Axios Closer

May 05, 2026
Tuesday ✅.
Today's newsletter is 667 words, a 2½-minute read.
📈 The dashboard: The S&P 500 closed up 0.8%.
🔥 Today's stock spotlight: Super Micro Computer surged 20% in extended trading on strong guidance, with CEO Charles Liang saying would-be customers are just now just catching up on their own cloud deployments.
1 big thing: Escaping crypto's cold winters
Crypto companies are increasingly looking toward a new world — one of tokenization and digital assets as financial infrastructure — and are anxious to leave the cyclical pain from long, cold crypto winters behind.
Why it matters: The shift could give digital asset companies a more stable business model, less dependent on volatile trading volumes.
Driving the news: Bullish, a crypto exchange led by former NYSE president Tom Farley, agreed to acquire transfer agent Equiniti today for $4.25 billion in stock, representing a big push into tokenized equities.
- Coinbase today inked a deal with Centrifuge, furthering its push into tokenized markets that already includes ETFs and credit products, CoinDesk noted.
🔧 How it works: Tokenization is the process of moving real-world financial assets — everything from stocks to Treasuries and real estate — onto blockchain rails.
What they're saying: Coinbase CEO Brian Armstrong, announcing layoffs today, said crypto is "on the verge of the next wave of adoption," pointing to stablecoins, prediction markets and tokenization.
- Last week during Robinhood's earnings call, CEO Vlad Tenev brushed off a question about crypto price swings during the company's earnings call.
- "I want to get away from talking about the price of bitcoin," he said. "Our strategy is to take crypto infrastructure and apply it to assets that have real-world utility. That's why we care so much about tokenization."
The big picture: Crypto companies are increasingly framing digital asset technology as financial plumbing — not just speculative assets.
2. Reporting for business
The SEC today released a proposal that would allow public companies to report earnings just twice a year, Axios' Pete Gannon writes.
Why it matters: It would be a fundamental change from the quarterly reporting cadence that has shaped U.S. business for over 50 years.

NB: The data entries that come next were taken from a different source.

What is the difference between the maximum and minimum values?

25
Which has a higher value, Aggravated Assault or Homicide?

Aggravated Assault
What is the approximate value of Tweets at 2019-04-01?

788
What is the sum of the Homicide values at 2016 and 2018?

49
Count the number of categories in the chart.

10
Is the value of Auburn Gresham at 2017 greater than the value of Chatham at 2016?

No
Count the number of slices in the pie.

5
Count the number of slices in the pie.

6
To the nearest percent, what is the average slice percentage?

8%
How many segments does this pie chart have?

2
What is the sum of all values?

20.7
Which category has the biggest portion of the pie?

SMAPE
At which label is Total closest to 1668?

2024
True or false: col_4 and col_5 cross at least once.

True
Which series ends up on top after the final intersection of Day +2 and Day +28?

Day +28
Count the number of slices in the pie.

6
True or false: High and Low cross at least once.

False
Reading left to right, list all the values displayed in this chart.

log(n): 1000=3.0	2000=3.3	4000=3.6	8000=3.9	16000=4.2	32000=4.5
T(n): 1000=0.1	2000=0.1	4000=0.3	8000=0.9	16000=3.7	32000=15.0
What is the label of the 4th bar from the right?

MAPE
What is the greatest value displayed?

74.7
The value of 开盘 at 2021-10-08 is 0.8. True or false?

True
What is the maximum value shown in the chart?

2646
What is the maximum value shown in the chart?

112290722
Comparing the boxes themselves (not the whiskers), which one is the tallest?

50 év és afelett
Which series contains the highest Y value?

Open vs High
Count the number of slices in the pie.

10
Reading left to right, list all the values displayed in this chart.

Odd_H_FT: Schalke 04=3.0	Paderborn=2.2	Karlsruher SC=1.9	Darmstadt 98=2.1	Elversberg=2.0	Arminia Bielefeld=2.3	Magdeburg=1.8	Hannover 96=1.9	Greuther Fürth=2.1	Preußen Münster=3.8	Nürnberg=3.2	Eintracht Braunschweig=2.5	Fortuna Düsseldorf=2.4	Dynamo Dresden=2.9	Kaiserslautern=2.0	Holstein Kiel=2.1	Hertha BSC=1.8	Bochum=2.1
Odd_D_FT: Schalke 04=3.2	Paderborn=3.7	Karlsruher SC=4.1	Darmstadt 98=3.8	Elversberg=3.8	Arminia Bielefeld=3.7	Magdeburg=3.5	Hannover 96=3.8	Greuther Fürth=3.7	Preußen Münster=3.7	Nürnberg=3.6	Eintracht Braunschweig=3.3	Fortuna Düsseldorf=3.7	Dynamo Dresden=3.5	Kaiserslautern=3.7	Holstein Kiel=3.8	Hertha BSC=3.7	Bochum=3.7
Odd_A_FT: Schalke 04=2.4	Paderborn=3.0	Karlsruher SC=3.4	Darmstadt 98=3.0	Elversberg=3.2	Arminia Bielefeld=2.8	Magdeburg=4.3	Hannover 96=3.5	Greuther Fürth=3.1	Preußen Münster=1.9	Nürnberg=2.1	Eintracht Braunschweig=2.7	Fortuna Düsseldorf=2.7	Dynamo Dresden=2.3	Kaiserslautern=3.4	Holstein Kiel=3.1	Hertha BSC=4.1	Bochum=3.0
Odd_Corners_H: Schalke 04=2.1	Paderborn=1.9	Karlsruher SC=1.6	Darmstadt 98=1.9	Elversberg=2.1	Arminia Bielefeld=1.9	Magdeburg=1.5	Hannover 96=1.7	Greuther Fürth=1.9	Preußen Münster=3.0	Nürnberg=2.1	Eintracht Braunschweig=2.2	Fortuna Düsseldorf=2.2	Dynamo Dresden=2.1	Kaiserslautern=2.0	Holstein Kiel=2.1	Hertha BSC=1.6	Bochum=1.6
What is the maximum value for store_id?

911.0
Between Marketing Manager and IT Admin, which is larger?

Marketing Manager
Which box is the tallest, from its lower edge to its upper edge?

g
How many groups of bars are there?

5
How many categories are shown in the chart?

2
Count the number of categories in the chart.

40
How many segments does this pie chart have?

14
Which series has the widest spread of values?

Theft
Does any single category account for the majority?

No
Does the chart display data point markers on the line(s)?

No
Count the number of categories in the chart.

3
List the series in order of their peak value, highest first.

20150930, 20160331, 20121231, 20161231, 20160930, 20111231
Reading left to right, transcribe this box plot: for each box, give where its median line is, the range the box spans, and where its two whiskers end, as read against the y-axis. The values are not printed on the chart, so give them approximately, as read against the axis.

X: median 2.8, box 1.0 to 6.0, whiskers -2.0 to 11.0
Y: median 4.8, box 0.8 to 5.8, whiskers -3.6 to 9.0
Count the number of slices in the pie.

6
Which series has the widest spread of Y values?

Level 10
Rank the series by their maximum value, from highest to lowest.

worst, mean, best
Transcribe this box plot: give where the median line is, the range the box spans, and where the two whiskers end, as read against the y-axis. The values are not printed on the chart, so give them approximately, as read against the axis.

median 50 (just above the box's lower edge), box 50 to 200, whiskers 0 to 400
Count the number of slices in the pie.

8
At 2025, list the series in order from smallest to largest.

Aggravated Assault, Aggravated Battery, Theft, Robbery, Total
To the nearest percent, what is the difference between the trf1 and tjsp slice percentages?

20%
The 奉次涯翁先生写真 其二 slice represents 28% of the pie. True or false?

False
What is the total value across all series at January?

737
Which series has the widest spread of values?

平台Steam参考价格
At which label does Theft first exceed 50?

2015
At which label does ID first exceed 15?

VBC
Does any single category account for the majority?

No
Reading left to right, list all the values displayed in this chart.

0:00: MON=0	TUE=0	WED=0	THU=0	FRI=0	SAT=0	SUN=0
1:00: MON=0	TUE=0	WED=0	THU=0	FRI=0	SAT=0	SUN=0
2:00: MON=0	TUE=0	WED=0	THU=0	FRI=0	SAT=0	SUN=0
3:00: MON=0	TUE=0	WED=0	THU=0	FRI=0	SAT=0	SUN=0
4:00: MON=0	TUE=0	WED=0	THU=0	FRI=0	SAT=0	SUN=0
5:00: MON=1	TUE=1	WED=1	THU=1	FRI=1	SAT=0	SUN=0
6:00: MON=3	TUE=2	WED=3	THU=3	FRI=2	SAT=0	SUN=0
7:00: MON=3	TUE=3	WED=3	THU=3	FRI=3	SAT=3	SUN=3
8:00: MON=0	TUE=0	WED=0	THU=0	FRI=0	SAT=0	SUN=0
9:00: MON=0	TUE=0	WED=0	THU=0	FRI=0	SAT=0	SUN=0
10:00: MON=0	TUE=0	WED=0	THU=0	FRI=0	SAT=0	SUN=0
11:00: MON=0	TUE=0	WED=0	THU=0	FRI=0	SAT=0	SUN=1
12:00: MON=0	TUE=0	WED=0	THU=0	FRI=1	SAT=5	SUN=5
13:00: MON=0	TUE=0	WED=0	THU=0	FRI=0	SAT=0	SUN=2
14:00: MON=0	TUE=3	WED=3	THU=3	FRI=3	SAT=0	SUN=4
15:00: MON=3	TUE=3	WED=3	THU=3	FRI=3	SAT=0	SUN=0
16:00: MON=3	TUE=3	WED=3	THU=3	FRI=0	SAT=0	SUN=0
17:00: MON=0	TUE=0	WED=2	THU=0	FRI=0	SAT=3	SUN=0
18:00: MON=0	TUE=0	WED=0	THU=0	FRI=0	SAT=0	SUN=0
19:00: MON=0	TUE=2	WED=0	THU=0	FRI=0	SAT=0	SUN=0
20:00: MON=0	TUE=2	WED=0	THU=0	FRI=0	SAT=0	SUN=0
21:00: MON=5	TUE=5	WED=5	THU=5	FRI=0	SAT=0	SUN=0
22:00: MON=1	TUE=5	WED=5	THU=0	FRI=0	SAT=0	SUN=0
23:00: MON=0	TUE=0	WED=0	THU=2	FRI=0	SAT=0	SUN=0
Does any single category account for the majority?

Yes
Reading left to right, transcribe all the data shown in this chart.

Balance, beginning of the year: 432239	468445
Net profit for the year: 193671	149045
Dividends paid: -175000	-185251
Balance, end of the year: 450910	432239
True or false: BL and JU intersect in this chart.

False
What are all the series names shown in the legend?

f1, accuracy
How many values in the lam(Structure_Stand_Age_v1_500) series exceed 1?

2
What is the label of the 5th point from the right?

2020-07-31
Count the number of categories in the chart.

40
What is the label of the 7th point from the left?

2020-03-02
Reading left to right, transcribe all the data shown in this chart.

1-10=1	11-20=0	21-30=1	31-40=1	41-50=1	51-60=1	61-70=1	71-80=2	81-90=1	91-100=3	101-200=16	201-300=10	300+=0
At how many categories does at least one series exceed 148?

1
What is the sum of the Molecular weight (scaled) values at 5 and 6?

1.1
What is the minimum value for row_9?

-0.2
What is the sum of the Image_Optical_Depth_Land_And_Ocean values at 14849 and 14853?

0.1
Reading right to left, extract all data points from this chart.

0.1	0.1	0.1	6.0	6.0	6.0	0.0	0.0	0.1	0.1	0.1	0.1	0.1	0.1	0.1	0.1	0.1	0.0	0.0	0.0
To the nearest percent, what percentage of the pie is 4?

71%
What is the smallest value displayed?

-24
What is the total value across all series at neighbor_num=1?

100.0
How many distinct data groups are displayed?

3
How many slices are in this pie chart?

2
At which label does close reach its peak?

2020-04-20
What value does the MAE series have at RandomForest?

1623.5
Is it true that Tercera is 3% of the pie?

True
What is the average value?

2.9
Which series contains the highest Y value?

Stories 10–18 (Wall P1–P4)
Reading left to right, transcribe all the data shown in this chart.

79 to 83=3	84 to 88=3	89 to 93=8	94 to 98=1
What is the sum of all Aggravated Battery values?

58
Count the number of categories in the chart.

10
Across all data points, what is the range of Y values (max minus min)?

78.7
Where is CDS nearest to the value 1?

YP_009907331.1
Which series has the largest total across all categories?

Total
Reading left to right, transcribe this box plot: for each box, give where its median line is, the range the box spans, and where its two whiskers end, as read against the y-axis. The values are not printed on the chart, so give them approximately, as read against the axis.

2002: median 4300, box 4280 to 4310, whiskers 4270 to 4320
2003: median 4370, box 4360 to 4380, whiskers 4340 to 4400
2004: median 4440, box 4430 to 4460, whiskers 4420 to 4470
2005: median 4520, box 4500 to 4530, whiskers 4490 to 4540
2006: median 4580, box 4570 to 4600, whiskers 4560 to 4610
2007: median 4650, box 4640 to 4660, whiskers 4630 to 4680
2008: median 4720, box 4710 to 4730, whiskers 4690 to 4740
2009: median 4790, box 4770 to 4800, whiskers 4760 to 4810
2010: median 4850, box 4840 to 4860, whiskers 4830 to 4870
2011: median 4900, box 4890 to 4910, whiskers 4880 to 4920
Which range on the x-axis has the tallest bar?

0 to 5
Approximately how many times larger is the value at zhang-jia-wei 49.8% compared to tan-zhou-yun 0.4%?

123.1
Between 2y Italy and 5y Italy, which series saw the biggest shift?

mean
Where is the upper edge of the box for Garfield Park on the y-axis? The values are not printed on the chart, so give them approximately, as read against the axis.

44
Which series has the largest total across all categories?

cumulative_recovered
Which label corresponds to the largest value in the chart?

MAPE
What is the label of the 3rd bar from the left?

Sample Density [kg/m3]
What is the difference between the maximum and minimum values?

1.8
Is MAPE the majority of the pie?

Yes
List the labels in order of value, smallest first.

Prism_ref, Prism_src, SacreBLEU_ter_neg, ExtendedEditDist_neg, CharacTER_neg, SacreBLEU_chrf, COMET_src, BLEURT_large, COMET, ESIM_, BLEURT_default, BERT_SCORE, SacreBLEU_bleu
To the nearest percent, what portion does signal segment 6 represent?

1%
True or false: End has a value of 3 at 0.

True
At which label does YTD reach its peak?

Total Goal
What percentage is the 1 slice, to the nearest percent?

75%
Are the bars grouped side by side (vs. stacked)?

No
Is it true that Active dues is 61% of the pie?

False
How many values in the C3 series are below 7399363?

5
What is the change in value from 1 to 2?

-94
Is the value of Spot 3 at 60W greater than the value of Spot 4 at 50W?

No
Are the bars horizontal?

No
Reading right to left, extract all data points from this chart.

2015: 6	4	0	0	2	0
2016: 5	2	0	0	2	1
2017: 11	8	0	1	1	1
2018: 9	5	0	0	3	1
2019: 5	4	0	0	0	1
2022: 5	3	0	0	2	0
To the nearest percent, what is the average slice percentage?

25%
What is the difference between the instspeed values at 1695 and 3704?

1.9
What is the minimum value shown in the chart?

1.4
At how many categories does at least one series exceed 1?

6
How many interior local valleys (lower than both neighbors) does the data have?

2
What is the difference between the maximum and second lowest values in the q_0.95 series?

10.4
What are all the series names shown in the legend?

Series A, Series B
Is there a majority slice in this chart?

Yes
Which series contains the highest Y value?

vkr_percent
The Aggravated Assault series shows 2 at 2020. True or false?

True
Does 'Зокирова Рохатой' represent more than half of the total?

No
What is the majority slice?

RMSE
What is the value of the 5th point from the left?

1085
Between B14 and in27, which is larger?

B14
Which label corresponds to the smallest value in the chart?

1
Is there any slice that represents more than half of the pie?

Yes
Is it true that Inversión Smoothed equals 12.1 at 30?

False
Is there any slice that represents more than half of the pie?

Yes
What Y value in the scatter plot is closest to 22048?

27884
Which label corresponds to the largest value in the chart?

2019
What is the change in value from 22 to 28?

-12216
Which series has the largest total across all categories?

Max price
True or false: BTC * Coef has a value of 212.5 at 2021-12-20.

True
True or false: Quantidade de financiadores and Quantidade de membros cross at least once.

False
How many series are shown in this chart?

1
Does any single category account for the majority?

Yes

Catch up quick: The proposed rule is intended to give public companies regulatory flexibility, with the ultimate goal of enticing more businesses to go, and remain, public, SEC chair Paul Atkins said in a statement.
- The idea was pushed last September by President Trump, who had also raised it in 2018.
Friction point: Critics of the proposal fear a loss of transparency and investor protections, lumping the idea with the administration's broader deregulation push.
What's next: The SEC proposal will be subject to a 60-day public comment period.
3. Other happenings
🏍️ Harley-Davidson shares jumped after the motorcycle maker said price cuts juiced sales. (Bloomberg)
🍺 Anheuser-Busch InBev sales volume increased for the first time in three years in a sign that the beer industry might be stabilizing after a prolonged slump. (WSJ)
⚕️UnitedHealthcare is cutting required prior authorizations by 30%. The insurer has been under public pressure to lower barriers to care. (Fierce Healthcare)
4. Own your own data center
A lot of people have been resisting data centers in their proverbial backyards. But how about on their literal walls?
Driving the news: Span, a California-based startup offering "smart" electrical panels, collaborated with Nvidia to offer small, fractional data centers, called XFRA units, to homeowners, per CNBC.
What they're saying: "A network of these nodes, communicating with each other across the country, is the equivalent of a small to mid-sized traditional data center, which could either augment an existing center or negate the need to build a new one, Span says," per CNBC.
Zoom in: Span uses Nvidia's liquid-cooled RTX PRO 6000 Blackwell Server Edition GPUs.
- 🤫 They require no fans, the report notes, "so there is no noise."
🗓️ On this day in 1886, the Wisconsin National Guard opened fire on striking workers in Milwaukee, killing seven during protests supporting the eight-hour workday — an event known as the Bay View Massacre.